Evidently the life near a big city was not for this couple as they leave for Sarah's hometown very soon after, and in 1828 the couple's only child, a daughter, Mary, was born there. But the movement around the south of England was nothing compared to what would occur in 1831.
1831 was the year that the Luddite riots occured in the south of England. In Hungerford, the mob smashed up threshing machines, and Charlie smashed one up by himself. The Hungerford men then met up with a mob from Kintbury and there was general smashing and rioting and the like. The vicar of Hungerford conferred with farmers and managed to obtain a small pay rise for the workers on the condition that they went home. The Hungerford mob dispersed but the Kintbury mob continued rampaging. The police arrived, and the riots were suppressed. The rioters were all arrested, and sent to Reading gaol.

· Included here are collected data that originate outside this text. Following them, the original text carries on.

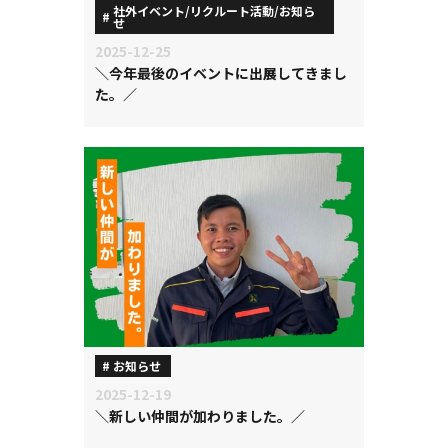
社外イベント/リクルート活動/お知ら
せ
2025-12-25
＼今年最後のイベントに出展してきまし
た。／
お知らせ
2025-12-19
＼新しい仲間が加わりました。／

The rioters didn't take their fate quietly. Charlie's eldest brother, William, was trying to free him desperately, collection testimony from all his former employers describing him as a 'sober, honest and inoffensive man' and sent them to the Home Secretary. Unfortunately, the attempts failed and Charlie was transported for 7 years to Australia. He did apply for his wife and child to be sent over but this was declined.
In 1842, Charles made an application to marry fellow convict, and Irishwoman named Rose Cunningham. This was declined, as he already had a wife and child in England and letters claiming otherwise were proven to be forgeries. 4 years later, however, the couple did marry in Appin. Whether this is bigamous or not is uncertain as we don't know when Sarah died.
That regardless, two years later the marriage ended with Rose's death, leaving Charlie alone again. He didn't stay so for long, and on the 1 May 1851 in Fish River, to Elizabeth Heness, daughter of Francis and Mary. This was to be a very fruitful marriage with 11 children: Maria Clementine, Charles Francis, Mary Ann, William, Frances Charlotte, Josiah, Martha Jane, Elizabeth Patience, Caroline, Clara and Emily. The family was to flourish with branches throughout New South Wales.
Charlie died at Neapean Towers in East Bargo on the 3rd April 1874. His wife, Elizabeth, died in Miranda on 8th March 1930, outliving her husband by more than 50 years. She never remarried.